• [TEXT PASSAGE]:
begin
Whatever.  I found an ATM, thrilled that I could finally take money out on my schedule since BoA (the worst bank ever) partners with China Construction Bank so they don't charge a fee.  I bought a Coke Zero, found the right bus to take me to a hostel area, was told to go to another bus (same number, just across the road, I still don't know why) and finally got on the right one.  On the bus, I kept falling asleep but I wasn't too worried about missing my stop since it was about 45 minutes away.

I'd looked on Wikitravel's Hong Kong guide well ahead of time so I wouldn't have any hostel issues and it had suggested walking along Nathan Road, between Mong Kok and Tsim Sha Tsui (TST) and not booking ahead because there was always room and there were just tons of hostels in this area.  So I got off at Mong Kok and started walking South on Nathan Road, towards TST.  The area seemed about right for hostels; run down, near a large market, central, but oddly, I didn't see any backpackers or hostels.  I do need to mention here that it's entirely possible that there were several hostels I passed with signs only in Chinese, but I sure as hell didn't see any.  So I kept walking.  And walking.  And cursing Wikitravel.  And walking.
end
• [WHAT YOU HAVE TO DO]:
In the Hong Kong travel account, which bank partners with BoA so that no ATM fee is charged?

• [COLLECTED MATERIAL]:
begin
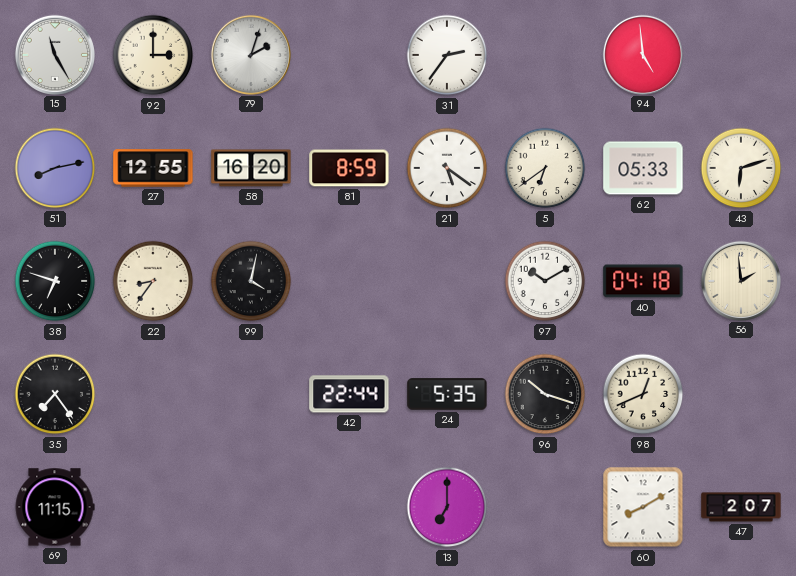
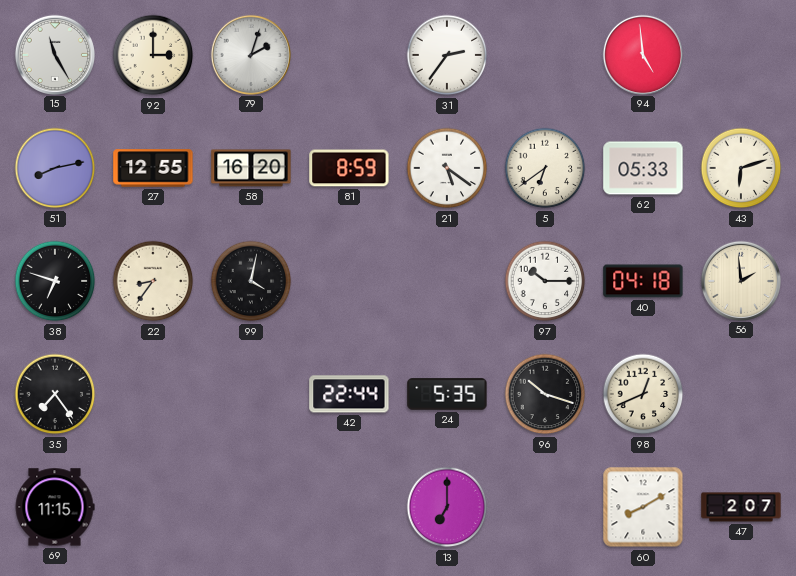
97: 10:10 -> 10:15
end
• [REPLY]:
China Construction Bank.